The man, who was headed to an address in New Jersey, was not criminally charged; CBP assessed a US$300 typical civil penalty for undeclared agriculture products, allowed him to withdraw his request for admission, and placed him on a Guyana-bound flight on Monday last, a statement said.
However, he was not deported, a spokesman noted. The official added the CBP advised the traveller that he was not admissible to the US that day and cancelled his travel visa. He can re-apply for a new visa, but I, for one, am wishing he never gets another.

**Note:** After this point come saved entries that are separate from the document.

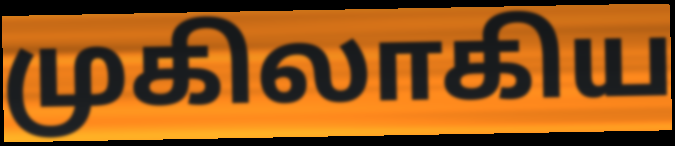
முகிலாகிய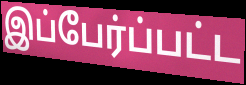
இப்பேர்ப்பட்ட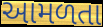
આમળતાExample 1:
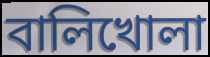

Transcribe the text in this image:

বালিখোলা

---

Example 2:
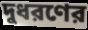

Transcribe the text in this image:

দুধরণের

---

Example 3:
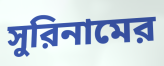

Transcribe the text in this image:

সুরিনামের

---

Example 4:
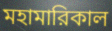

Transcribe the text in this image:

মহামারিকাল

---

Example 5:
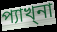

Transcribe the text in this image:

প্যাখ্না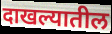
दाखल्यातीलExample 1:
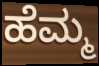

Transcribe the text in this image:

ಹೆಮ್ಮ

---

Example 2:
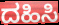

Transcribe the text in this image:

ದಹಿಸಿ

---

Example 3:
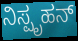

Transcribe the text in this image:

ನಿಸ್ಪೃಹನ್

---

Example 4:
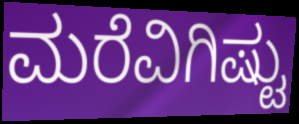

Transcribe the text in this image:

ಮರೆವಿಗಿಷ್ಟು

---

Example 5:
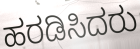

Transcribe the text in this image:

ಹರಡಿಸಿದರು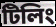
টিলিংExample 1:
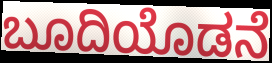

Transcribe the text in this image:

ಬೂದಿಯೊಡನೆ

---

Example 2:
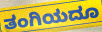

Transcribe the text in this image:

ತಂಗಿಯದೂ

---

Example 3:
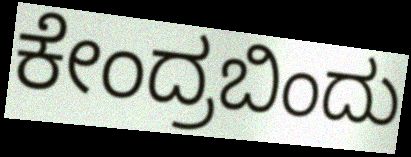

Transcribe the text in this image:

ಕೇಂದ್ರಬಿಂದು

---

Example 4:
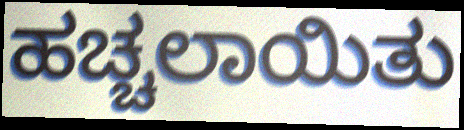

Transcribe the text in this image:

ಹಚ್ಚಲಾಯಿತು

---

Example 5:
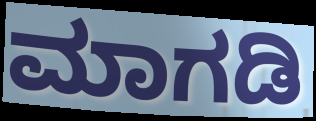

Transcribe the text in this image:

ಮಾಗಡಿ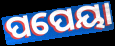
ପପେୟା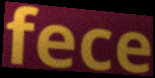
fece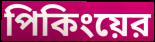
পিকিংয়ের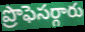
ప్రొఫెసర్గారుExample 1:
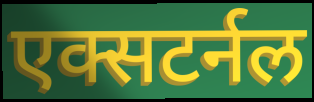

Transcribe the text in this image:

एक्सटर्नल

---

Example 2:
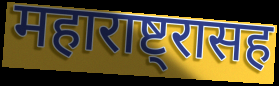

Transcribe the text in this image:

महाराष्ट्रासह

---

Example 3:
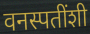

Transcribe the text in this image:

वनस्पतींशी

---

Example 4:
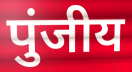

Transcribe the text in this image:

पुंजीय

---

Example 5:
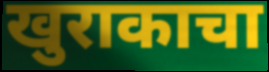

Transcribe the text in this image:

खुराकाचा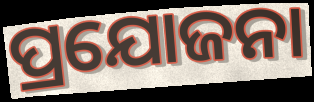
ପ୍ରଯୋଜନାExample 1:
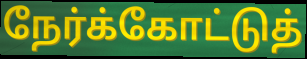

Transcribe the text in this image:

நேர்க்கோட்டுத்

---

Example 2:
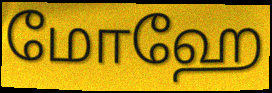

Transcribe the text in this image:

மோஹே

Meanwhile, we all wait, hopefully not in vain, four days later, for so much as a tweet from our own Customs and Police about the identity of the returned smuggler, why he was not detained upon his sudden return, and the related local charges, if and when he begins singing in our evolving tragic tale of chestnut bellied seed finches.
As Brooklyn Federal Judge Dora Irizarry told smuggler Marlon Hariram, when he begged her to be allowed to complete a vocational training course, instead of starting his jail time: “You need to wake up and smell the reality,” Irizarry declared, “I don’t know what kind of fairy tale land you’re living in!”